• **Work to be completed**
Among the lines below, list those containing the string "thumb".

(Records from a collection)
--
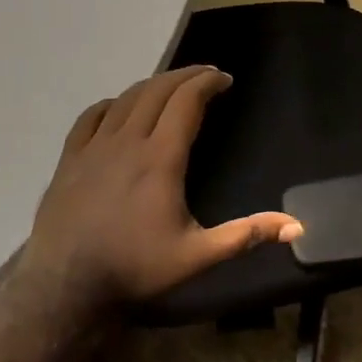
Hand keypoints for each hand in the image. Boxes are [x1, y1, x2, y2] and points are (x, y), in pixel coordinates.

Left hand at [22, 65, 300, 311]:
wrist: (65, 286)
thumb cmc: (135, 268)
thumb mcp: (198, 255)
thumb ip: (246, 235)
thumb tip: (297, 226)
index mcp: (160, 158)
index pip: (186, 102)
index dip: (206, 83)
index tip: (224, 78)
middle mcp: (127, 142)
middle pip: (156, 91)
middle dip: (184, 76)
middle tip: (205, 75)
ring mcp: (93, 148)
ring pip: (125, 99)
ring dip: (152, 85)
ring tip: (170, 86)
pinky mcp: (69, 160)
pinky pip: (90, 117)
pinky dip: (111, 104)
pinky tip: (117, 107)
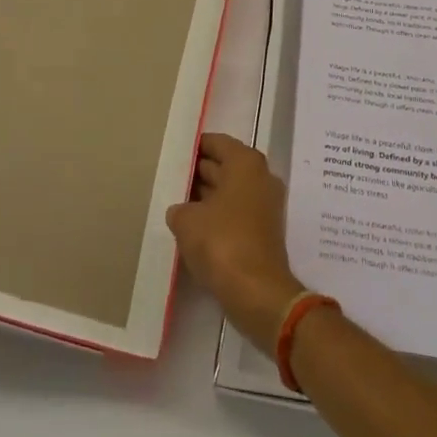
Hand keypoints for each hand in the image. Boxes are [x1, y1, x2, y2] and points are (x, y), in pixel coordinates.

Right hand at [166, 133, 305, 354]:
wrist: (257, 293)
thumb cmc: (221, 242)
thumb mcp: (186, 221)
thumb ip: (179, 208)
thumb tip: (181, 211)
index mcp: (245, 163)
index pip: (216, 143)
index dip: (194, 147)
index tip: (174, 154)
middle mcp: (260, 177)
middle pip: (224, 166)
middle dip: (199, 172)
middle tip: (170, 179)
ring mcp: (265, 206)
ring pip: (230, 192)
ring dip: (207, 198)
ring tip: (176, 204)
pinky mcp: (263, 233)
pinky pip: (235, 214)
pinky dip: (217, 217)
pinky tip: (193, 228)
--
• **Response to this exercise**
thumb cmc: (135, 268)
thumb mcp: (198, 255)
thumb ip: (246, 235)
thumb tip: (297, 226)
thumb cmc: (221, 242)
thumb mcp: (186, 221)
thumb ip: (179, 208)
thumb tip: (181, 211)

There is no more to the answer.